John from Cincinnati

The Kahuna has spoken.

— Cissy (Rebecca De Mornay)

In her famous 1965 essay, “Notes from a Native Daughter,” Joan Didion limned the peculiarity of Californian character. According to her, a primal anxiety haunts the state: “California is a place in which a boom mentality and a sense of Chekhovian loss meet in uneasy suspension; in which the mind is troubled by some buried but ineradicable suspicion that things had better work here, because here, beneath that immense bleached sky, is where we run out of continent.” This uneasy suspension manifests as a sense of always-impending apocalypse; it’s no wonder the Golden State has spawned a number of doomsday cults and alternative-spirituality groups.

It’s fitting, then, that David Milch sets his new series there — John from Cincinnati is steeped in California’s unique style of existential dread. The premier opened ominously, on the hazy, pre-dawn Imperial Beach as the titular character, John Monad (Austin Nichols), intoned, “The end is near.” The end of what, and for whom, remained an open question: the first episode offers more portents than specifics. Clearly, though, Imperial Beach, a sere border town characterized by mediocre waves and polluted shores, is a place of wary, broken dreamers.

In the first episode, we met the Yosts, three generations of surfer demi-gods. Patriarch Mitch (Bruce Greenwood), despite blowing out his knee in the 1970s, still inspires hero worship from local aficionados such as Meyer Dickstein (Willie Garson). Founder of the Association of Surfing Attorneys, Meyer plays guardian angel to Mitch’s son, Butchie (Brian Van Holt), who inherited his father’s talent for virtually walking on water. But Butchie’s surfing prize money went straight into drugs. When Butchie’s son Shaun (Greyson Fletcher) visited the dim, ramshackle hotel room his father calls home, Butchie greeted him, “What’s going on? How was sixth grade?” He’d turned away from the world, withdrawn to his dim room to shoot his pain away.
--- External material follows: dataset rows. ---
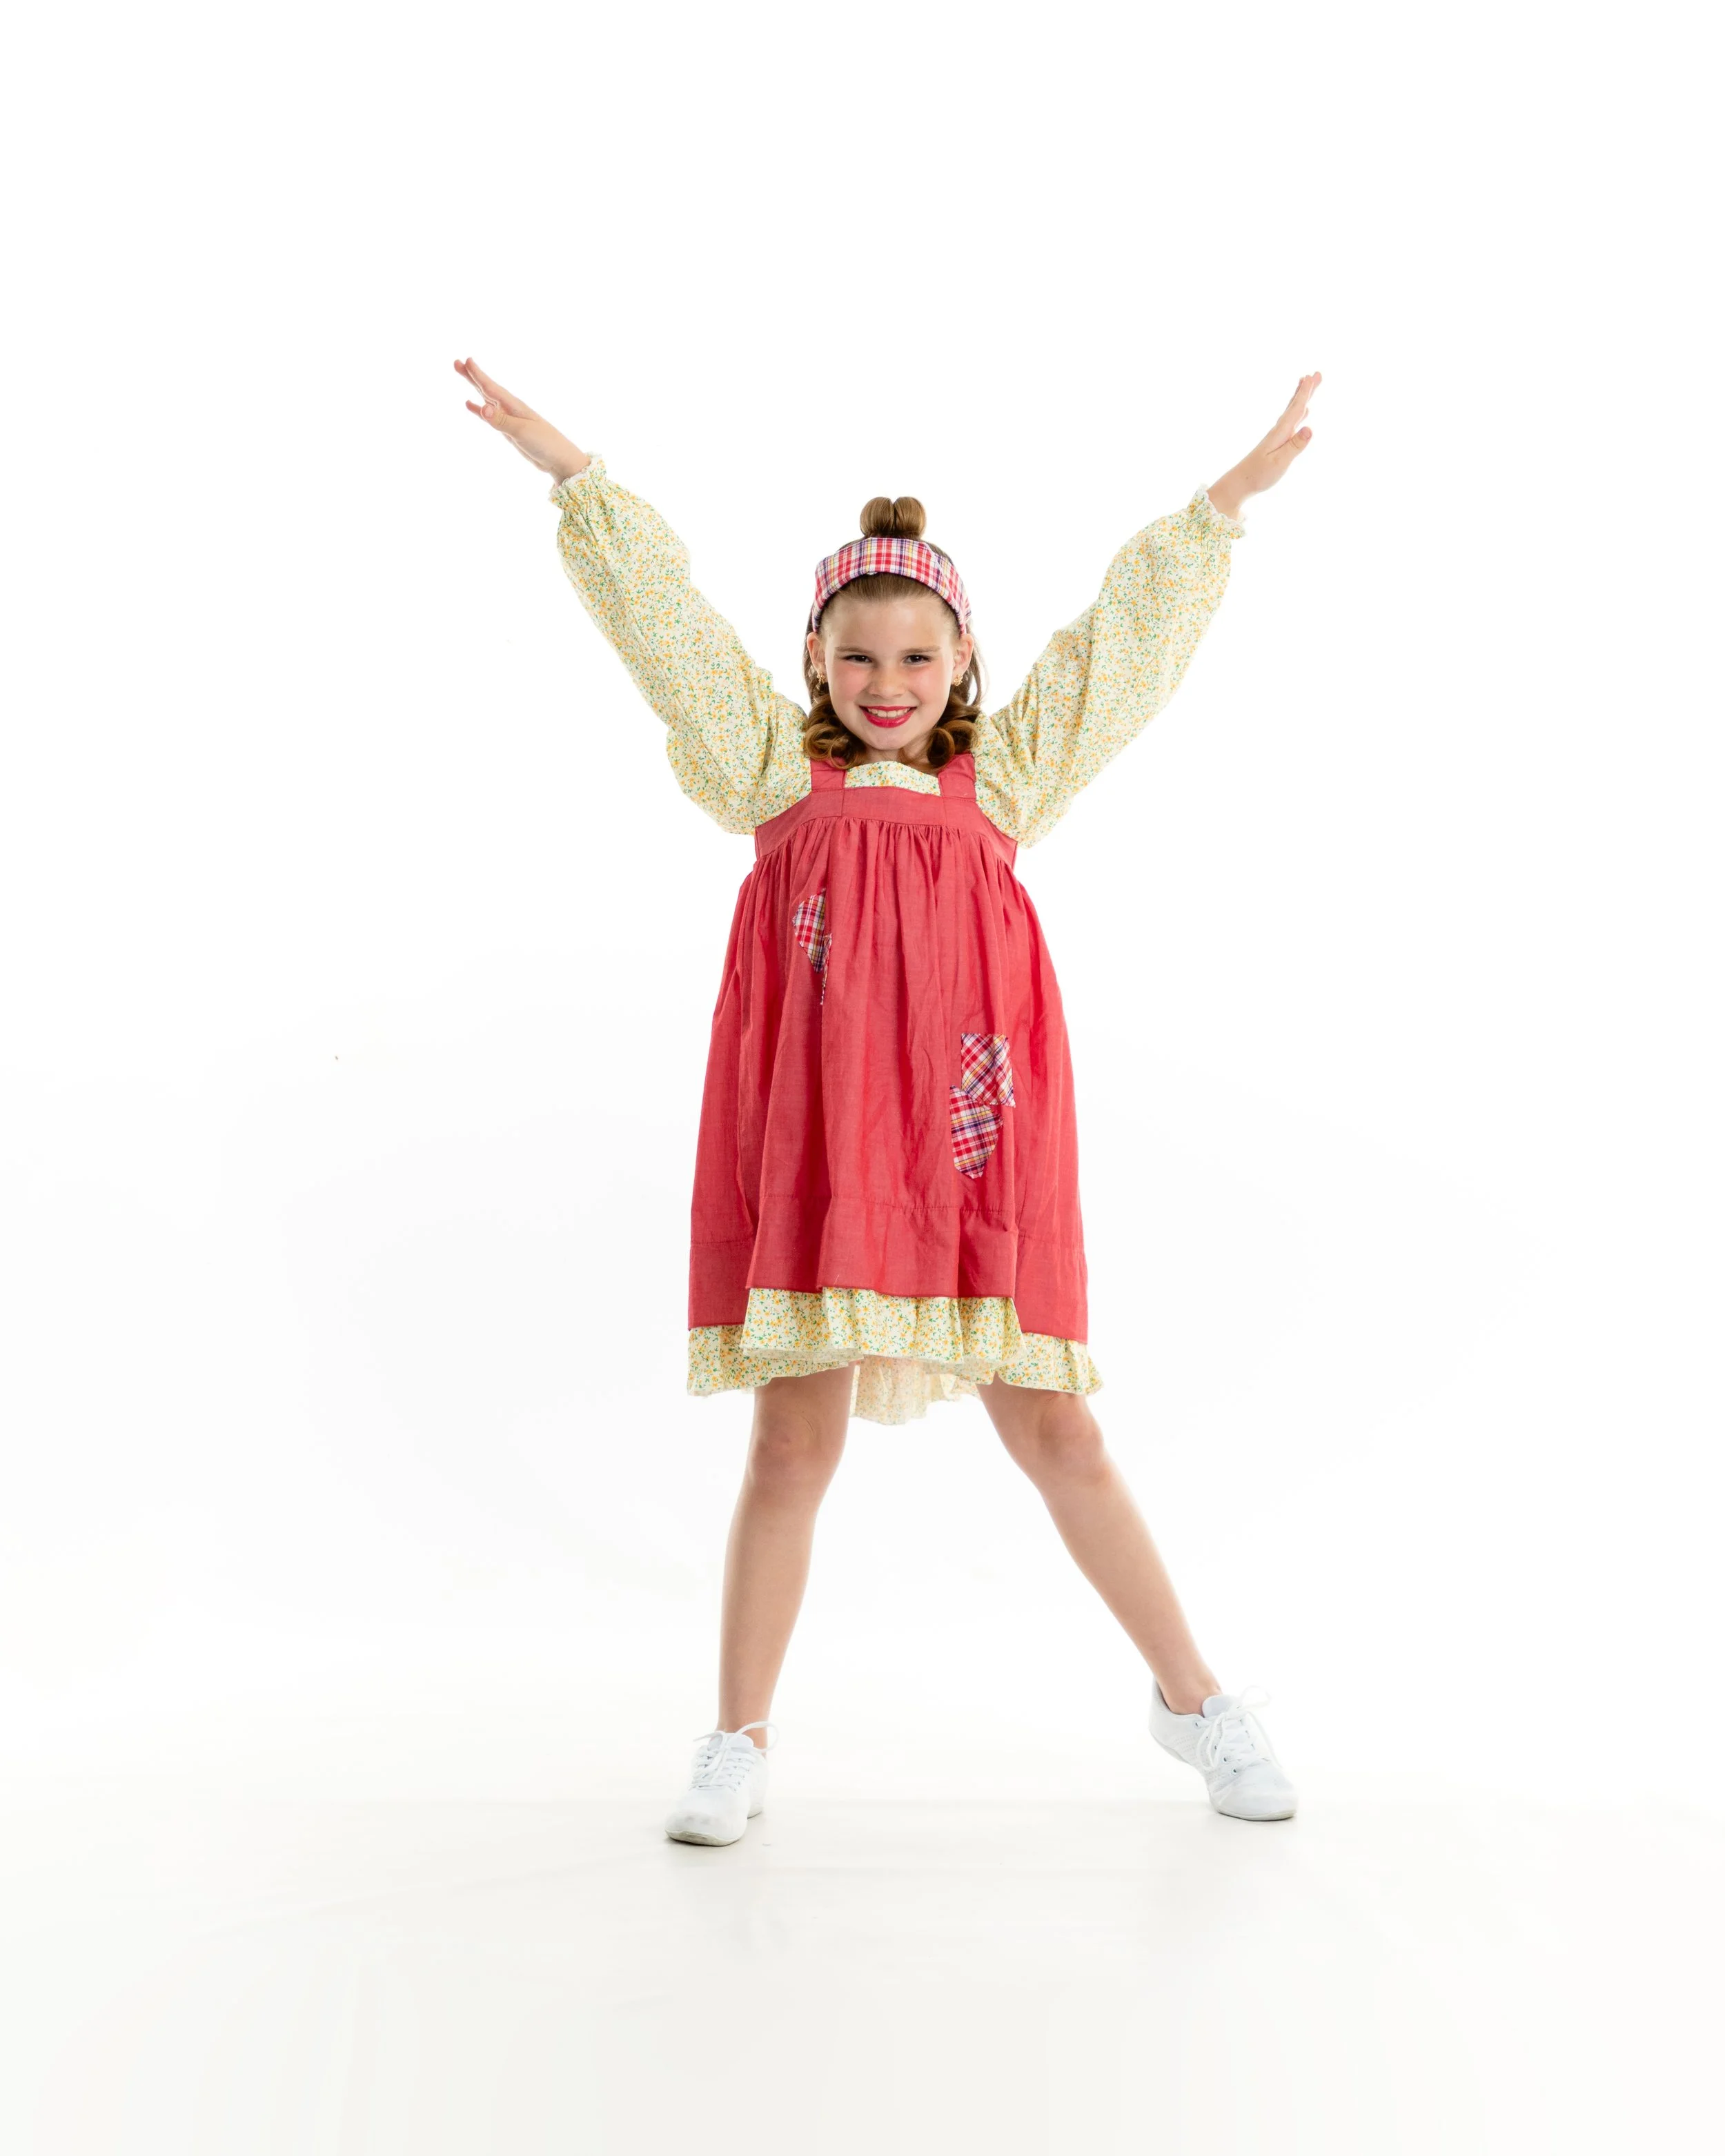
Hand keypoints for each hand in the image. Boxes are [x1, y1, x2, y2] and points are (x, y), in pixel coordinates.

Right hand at [454, 357, 588, 482]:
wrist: (559, 460)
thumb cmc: (545, 443)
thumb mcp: (522, 432)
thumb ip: (501, 421)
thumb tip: (482, 408)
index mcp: (514, 405)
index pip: (492, 388)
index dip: (479, 375)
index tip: (467, 361)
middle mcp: (510, 408)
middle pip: (487, 389)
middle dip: (472, 376)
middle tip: (456, 363)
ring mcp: (508, 418)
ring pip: (486, 398)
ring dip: (474, 388)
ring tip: (462, 374)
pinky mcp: (508, 429)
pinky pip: (489, 416)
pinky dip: (478, 410)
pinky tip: (470, 405)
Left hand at [1207, 372, 1320, 521]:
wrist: (1240, 484)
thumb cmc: (1258, 475)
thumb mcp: (1279, 462)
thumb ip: (1295, 446)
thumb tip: (1310, 428)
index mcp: (1280, 433)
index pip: (1295, 410)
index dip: (1305, 394)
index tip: (1313, 376)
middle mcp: (1279, 431)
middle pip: (1294, 406)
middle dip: (1305, 390)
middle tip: (1317, 374)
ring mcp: (1278, 436)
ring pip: (1292, 412)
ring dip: (1301, 397)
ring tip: (1308, 384)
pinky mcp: (1277, 443)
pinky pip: (1291, 422)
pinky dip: (1298, 413)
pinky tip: (1303, 412)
The eldest Yost too has rejected the world. Mitch surfed alone in the pre-dawn hours, then locked himself in a clubhouse. His wife Cissy (Rebecca De Mornay) mocked his “Grand Pooh-Bah’s Inner Sanctum,” deriding him as “The Holy Father. Great Dao. Fuckin’ Dahli Lama.” Cissy’s invocation of religious figures emphasized a central tension of John from Cincinnati, the eons-old clash between spiritual faith and apprehensible reality. Cissy associates religiosity with monastic self-denial. Mitch embodies this reductive view. His interactions with his family consist mainly of banning Shaun from participating in the sport that, he believes, ruined the Yosts. Conversely, the art of surfing takes on a spiritual sheen. That Mitch and Butchie no longer make it central part of their lives sets them up as wayward acolytes in need of redemption.
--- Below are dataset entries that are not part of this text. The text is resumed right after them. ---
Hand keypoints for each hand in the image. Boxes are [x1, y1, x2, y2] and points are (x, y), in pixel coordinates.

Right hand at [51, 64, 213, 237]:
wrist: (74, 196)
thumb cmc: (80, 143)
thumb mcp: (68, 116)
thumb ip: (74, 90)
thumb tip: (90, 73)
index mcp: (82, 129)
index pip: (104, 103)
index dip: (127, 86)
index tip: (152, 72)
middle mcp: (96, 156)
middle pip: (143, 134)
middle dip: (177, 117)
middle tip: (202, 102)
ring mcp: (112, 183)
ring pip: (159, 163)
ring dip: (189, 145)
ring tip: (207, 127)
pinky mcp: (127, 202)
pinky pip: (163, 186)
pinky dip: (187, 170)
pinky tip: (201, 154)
And so it arrived, in typically atypical California fashion, appearing seemingly from nowhere. Named John Monad (Austin Nichols), he looks to be John the Baptist by way of Rain Man, with supernatural gifts and virtually unlimited credit. Using the former, he seemingly levitated Mitch and returned a dead bird to life; with the latter he installed himself as a surf tourist eager to learn from Butchie. “Mitch Yost needs to get back in the game,” he said, solemnly. Thus he became part of the Yost family, about whom he knows more than he’s telling. Or, as he so cryptically put it, “Some things I know and some things I don’t.”
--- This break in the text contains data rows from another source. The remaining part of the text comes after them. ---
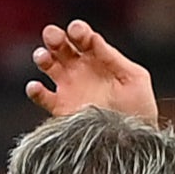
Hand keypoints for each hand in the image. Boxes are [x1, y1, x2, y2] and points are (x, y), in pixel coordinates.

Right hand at [27, 20, 158, 121]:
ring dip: (42, 57)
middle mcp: (80, 69)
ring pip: (47, 65)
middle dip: (54, 37)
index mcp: (98, 58)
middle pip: (60, 45)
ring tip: (44, 58)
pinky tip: (36, 87)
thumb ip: (114, 58)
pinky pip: (42, 96)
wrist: (134, 142)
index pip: (83, 37)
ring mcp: (69, 87)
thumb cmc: (139, 108)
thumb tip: (94, 39)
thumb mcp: (134, 79)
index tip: (77, 31)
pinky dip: (34, 90)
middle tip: (54, 37)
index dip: (78, 31)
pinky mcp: (61, 108)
Alessandra Stanley notes John’s similarity to Chauncey Gardiner, the simple-minded protagonist of Jerzy Kosinski’s Being There. Back in 1979, Chauncey’s credulous acquaintances mistook his simplicity for insight. John’s new friends are more cynical, never imagining his pseudo-profundity is the real thing. Picked up north of Tijuana, John encountered Vietnam Joe (Jim Beaver), who chided him, “Spare me the babe in the woods routine. You just paid to watch a donkey fuck a woman.” The inhabitants of Imperial Beach have had their capacity for belief bleached away by the California sun.

As writer Steve Hawk comments on the HBO message board, today’s jaded Californians “choose to view what others might consider miraculous events through the prisms of their personal pathologies.” Never the optimist, Mitch explained his apparent levitation as side effect of brain cancer. Retired police detective Bill (Ed O’Neill) saw in his parrot’s resurrection the specter of his own impending senility.

Imperial Beach, a Deadwood by the sea, is austere and scorched. It’s hard to believe faith could blossom among its residents. But at the end of John from Cincinnati‘s first episode, questions of faith and doubt remained in uneasy suspension, and the apocalypse — whether personal or global — seemed just around the corner.